Blogs - and straying off-topic - jfleck: Interesting about consolidating your various blogs at your own site. Can't say I blame you... I understand your reasons and honestly if my ISP were to allow the operation of servers (or if I had the option of another broadband ISP - I don't), I might set up my own as well. Yet, I'll have to be honest and say I'll miss your postings here. With everything else in my life, I don't get a whole lot of time to surf around the web and keep up with what's going on. The many, many news sites I used to read on a daily and weekly basis have continued to dwindle to close to almost none.
In the insanity of it all, recentlog is one of the very few sites I do actually read on a relatively-close-to-daily basis, and your entries in particular have been some of the ones that I have very much enjoyed reading. In part, I think that is because you write well... it shows that you have both the experience and also the passion. But, quite frankly, it's also because you do stray outside the realm of free software and share with us your thoughts on oddball things, or your observations of the life around you in Arizona as you are riding, or the interesting and often touching anecdotes of life with your daughter and family.
Your sharing enriches our community as a whole, provides a glimpse into a world different in many ways from mine (yet similar in many ways as well), and offers a welcome diversion from the craziness of a normal day. I have learned many things from the out-of-band (i.e. not free software) references in your diary and that of so many others. (I have also learned a great many things from the free software-related info, but my point is I, at least, find both very interesting, informative, entertaining, and educational.)
Personally, I think such off-topic references only make our community stronger. If we only know each other through the very narrow topics of free software, we see one-dimensional beings, and do not get to view the richness of the full person. Some of those references have also led me to connect face-to-face with people working on free software projects that are of little or no interest to me... yet some other other thing they do has helped us to connect... and when we have connected, very often we have found that in fact there are free software-related issues in common - and each of us has left a bit stronger - and our projects are as well.

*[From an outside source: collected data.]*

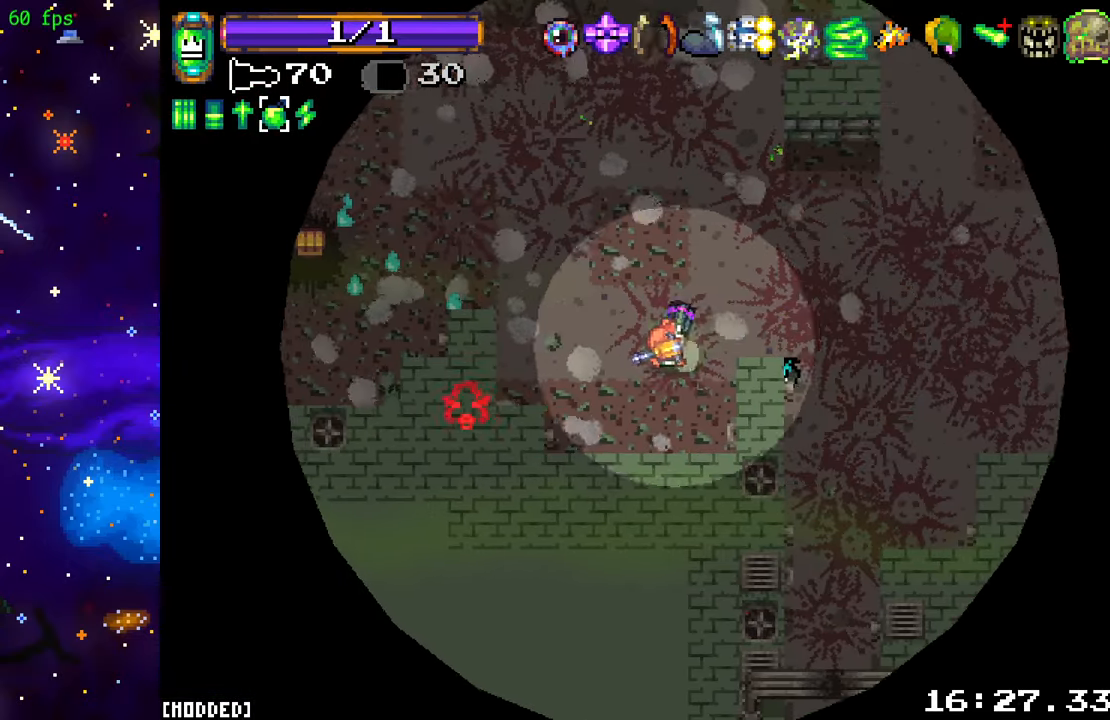
{"buttons": [], "left_stick": "left", "right_stick": "left", "events": [[17, "right_stick", "left"], [184, "left_stick", "up-left"], [417, "left_stick", "left"]]}
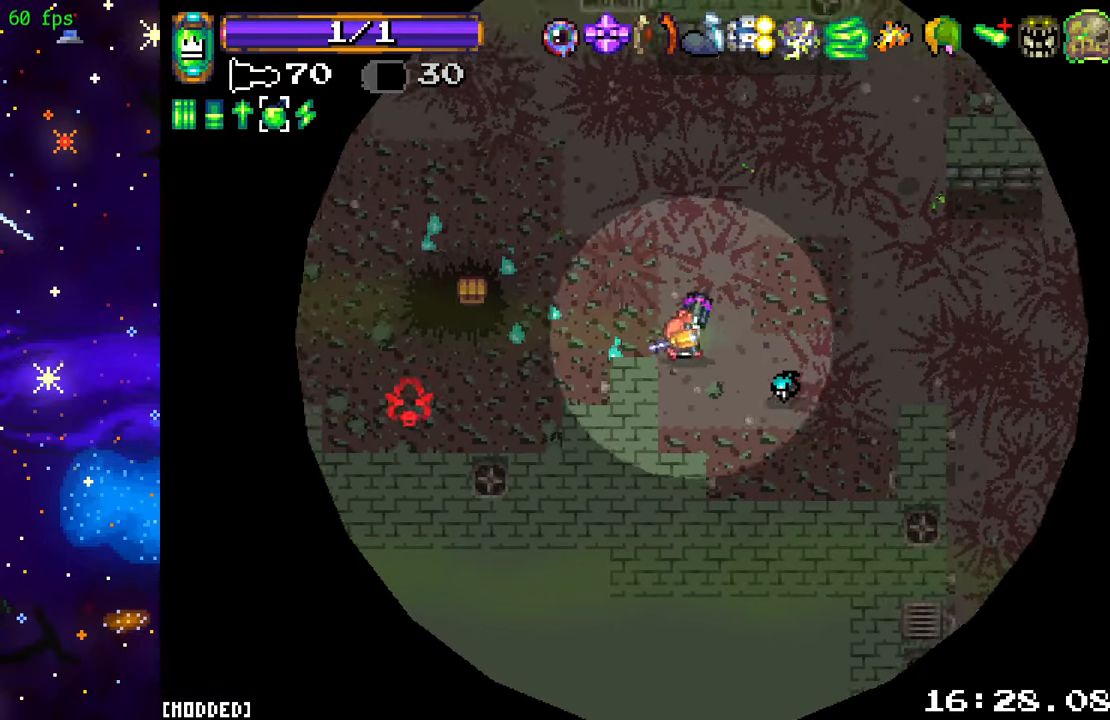
{"buttons": [], "left_stick": "right", "right_stick": "down", "events": [[184, "left_stick", "right"], [284, "right_stick", "down-left"], [400, "right_stick", "down"]]}
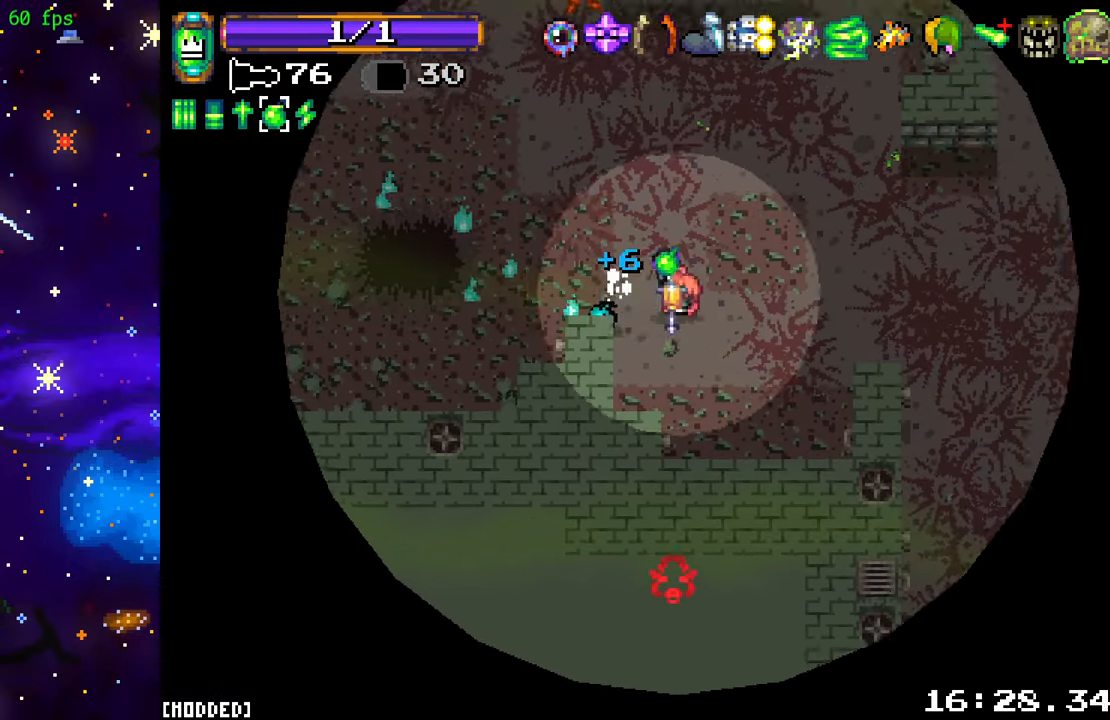
{"buttons": [], "left_stick": "right", "right_stick": "down", "events": [[100, "left_stick", "down-right"], [300, "left_stick", "right"]]}
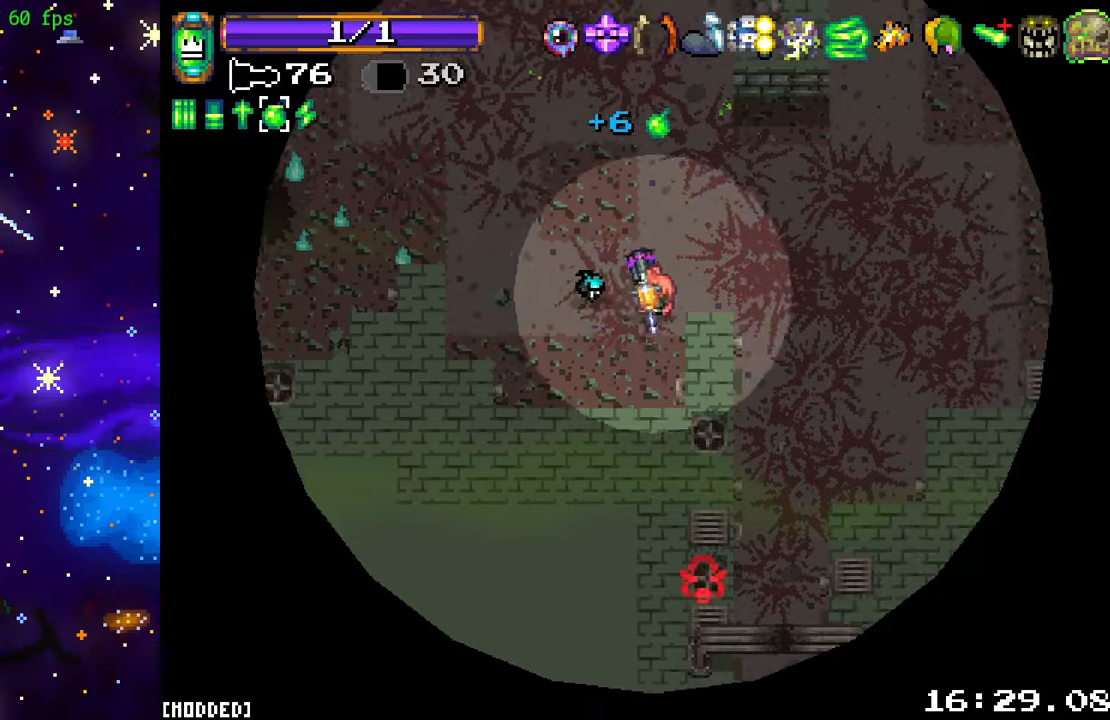
{"buttons": [], "left_stick": "down", "right_stick": "down", "events": [[116, "left_stick", "down-right"], [200, "L2", "down"], [433, "L2", "up"], [483, "left_stick", "down"]]}
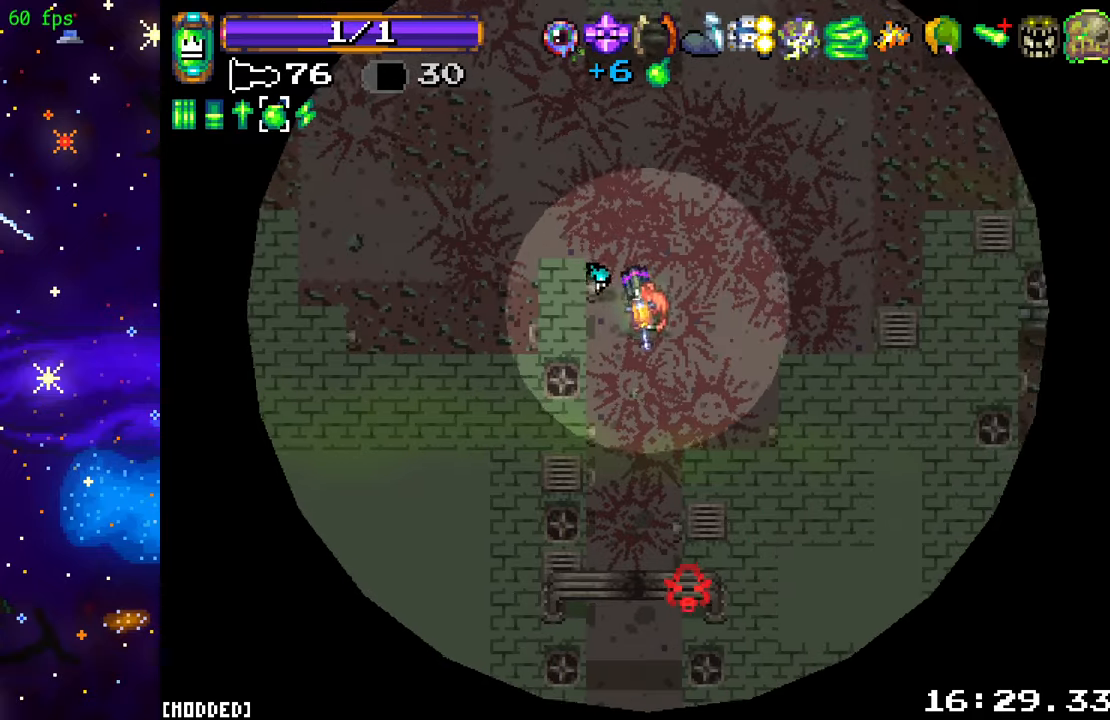
{"buttons": [], "left_stick": "down", "right_stick": "down", "events": []}
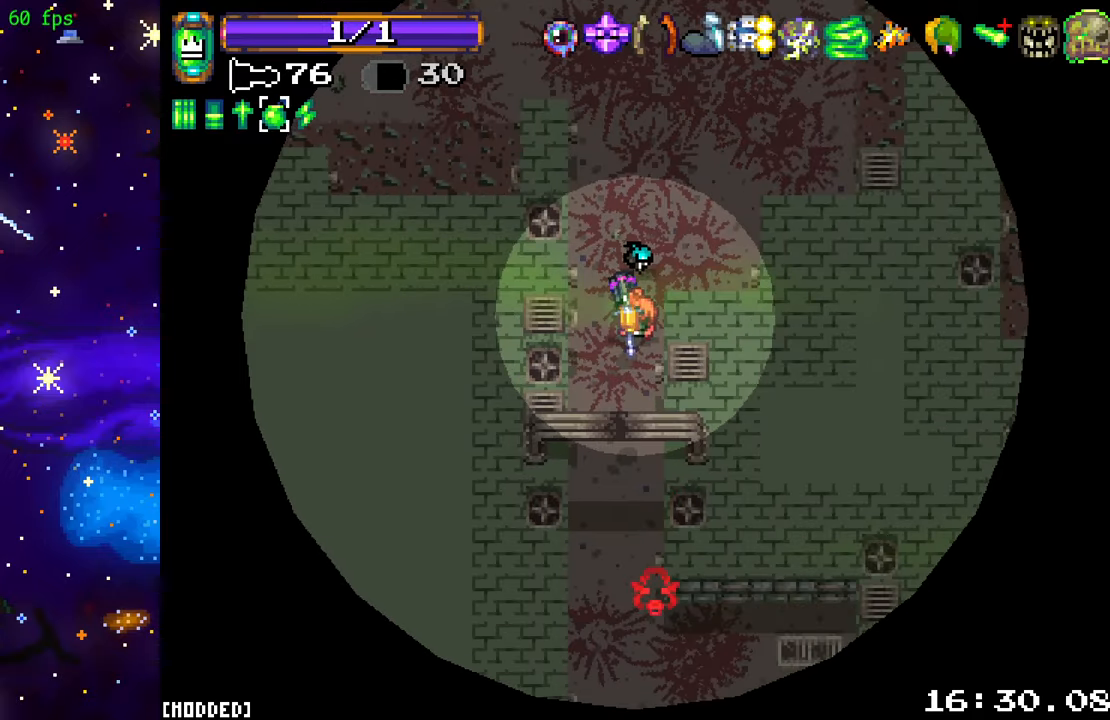
{"buttons": [], "left_stick": "down", "right_stick": "down", "events": []}
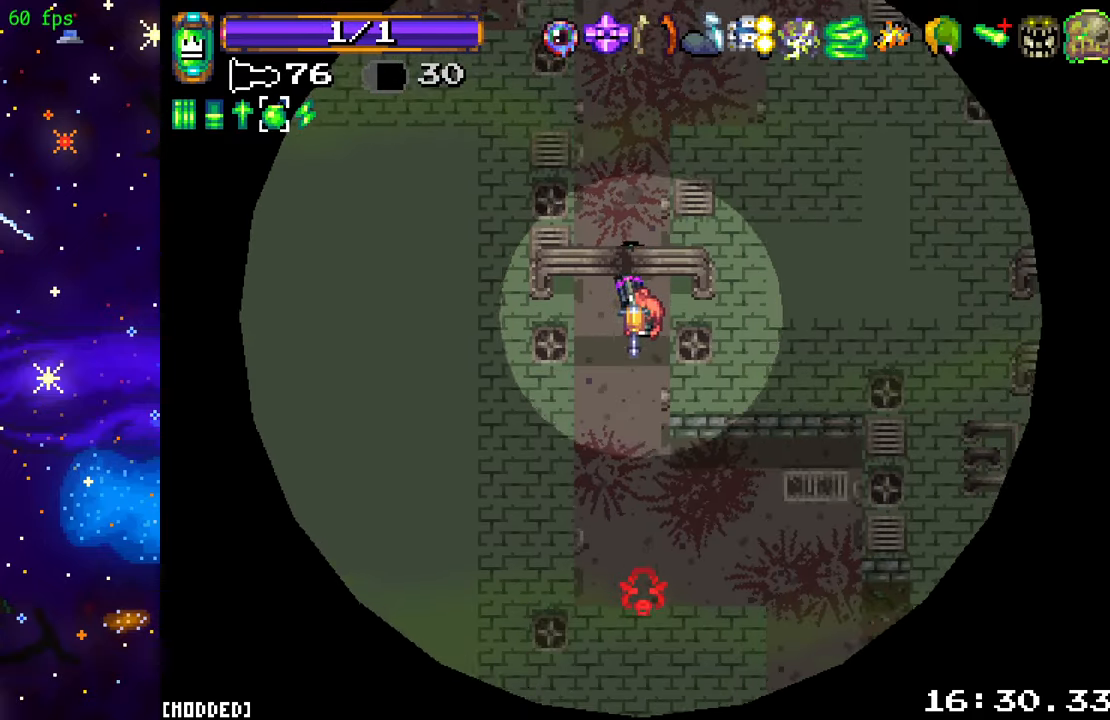
{"buttons": [], "left_stick": "down-right", "right_stick": "down", "events": [[383, "left_stick", "down-right"]]}
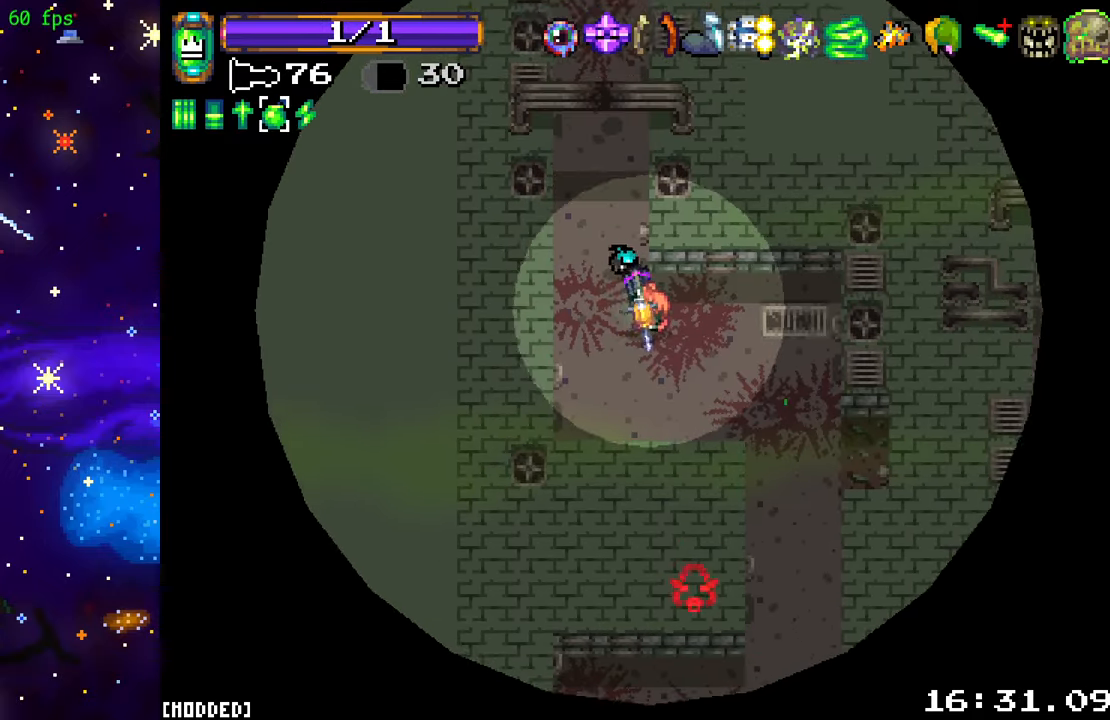
{"buttons": [], "left_stick": "down-right", "right_stick": "down", "events": []}
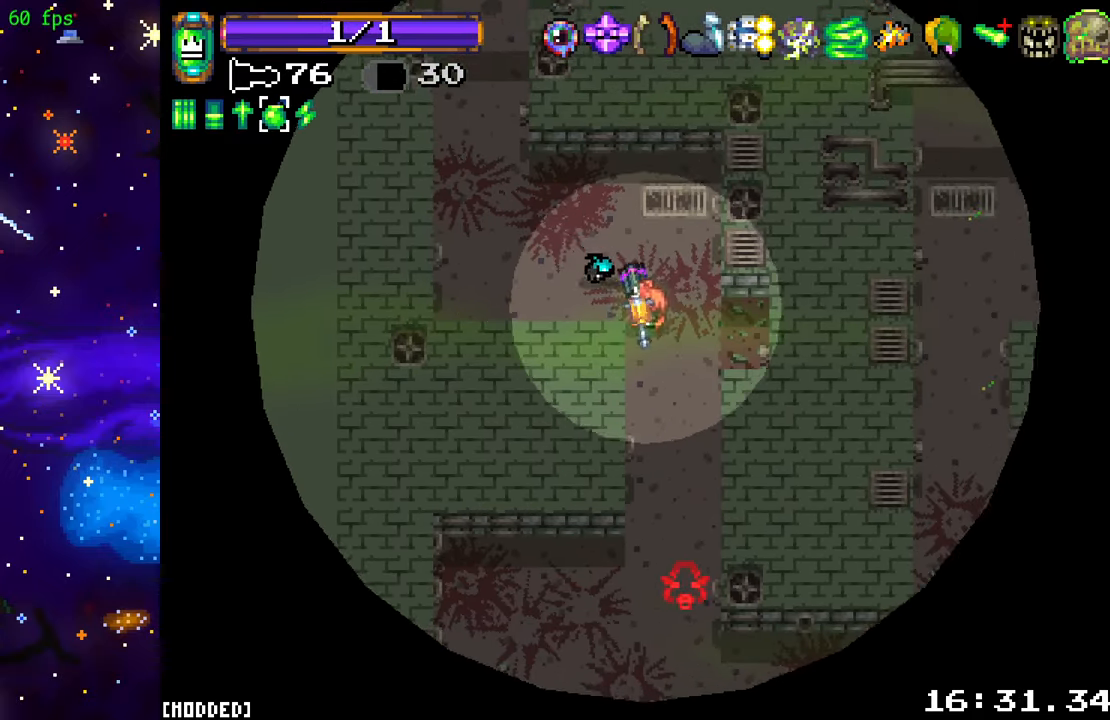
{"buttons": [], "left_stick": "down", "right_stick": "down", "events": [[66, "left_stick", "down"]]}
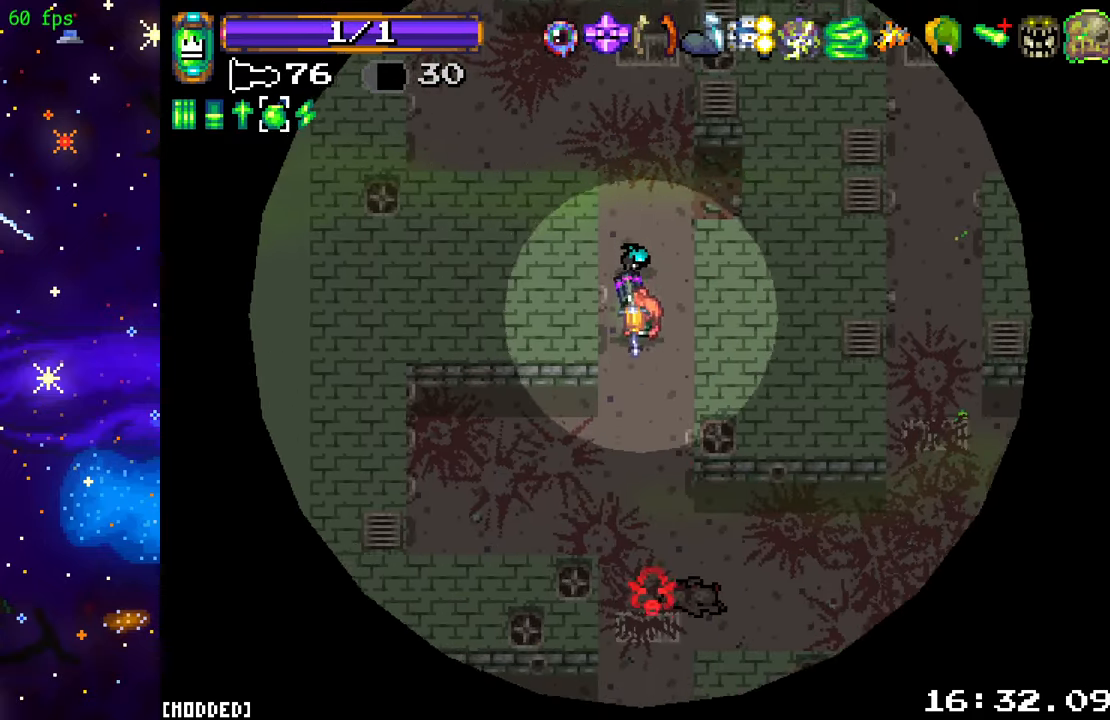
{"buttons": [], "left_stick": "down", "right_stick": "down", "events": []}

Anyway, long ramble... the net of it is that while I don't think Advogato needs to turn into a LiveJournal or Blogger.com, I personally don't have an issue with some straying from the free software focus (and I am quite guilty of that myself). Others may disagree, but I think it's good - and healthy.
Wiki - Some time ago, our internal developers set up a Wiki for our own internal use using TWiki. I'll confess to being a bit skeptical at first. Being an ancient hardcoder of HTML (i.e. I started writing HTML pages for NCSA Mosaic in early 1993) I was somewhat put off by learning yet-another-shortcut-for-web-pages. (By gosh, why write '---+ text' when a macro for '<h1>text</h1>' can do the same thing! ;-) I will also admit to being quite comfortable dumping everything into our local copy of Bugzilla. While it has many strengths for bug- and issue-tracking, we had shoehorned BZ into working as a collaboration tool and I had learned to be quite comfortable working around it in that manner. So I saw the announcement of the Wiki come and go and just ignored it.
But I must confess... I have seen the light! (And it wasn't a train running me over...) In the past couple of weeks, I've started to use it... or more precisely... I saw how it could be used. And once awakened to the potential, I've started to find more and more uses for it. It's quite fascinating, really. I mean, on a certain level it's not all that different than having a group of HTML files under CVS access with everyone having their own local working copy and updating the server... which is what a group of us did for one web site. But yet, our group were hard-core techies to whom CVS and raw HTML were nothing.
The Wiki tools (TWiki being one of them) certainly remove many of those techie barriers and make the things that we were doing very easy and very in reach to non-technical users. And even for us techies, it just makes it that much simpler and faster.
So I am impressed so far. I have run into some things I wish it could do, but I also haven't searched the quite long list of plugins available to see if my itches have already been scratched. We'll see.
The beating of the drum - Articles like this are just further evidence that our days of wide open bandwidth are drawing closer to the end. We've certainly seen information from customers about their ISPs starting to put limits on or charge by the Megabyte or Gigabyte. The big ISPs, especially carriers, do keep on beating that drum of measured service... I'm sure that many of the telcos, especially, would love to get back to a time of per minute charges... or at least per-byte or megabyte in the new order of things.
I guess we should all enjoy drinking from the firehose while we still can. (Or at least those of us should who currently have unmetered broadband connections with a flat monthly fee... I know metered rates are in effect in some parts of the world already.)
The Chloe Journals - We can tell that it is only a small matter of time before she starts being able to pull herself up to a standing position (against furniture, for instance). She's lately been kneeling but holding her whole body erect. She's tried to pull herself up, but can't get last part. She has, though, figured out how to open cabinet doors... and the French doors between the living room and dining room are no longer an obstacle if only one is shut (with a gate blocking the other one). :-) Great fun to watch the evolution!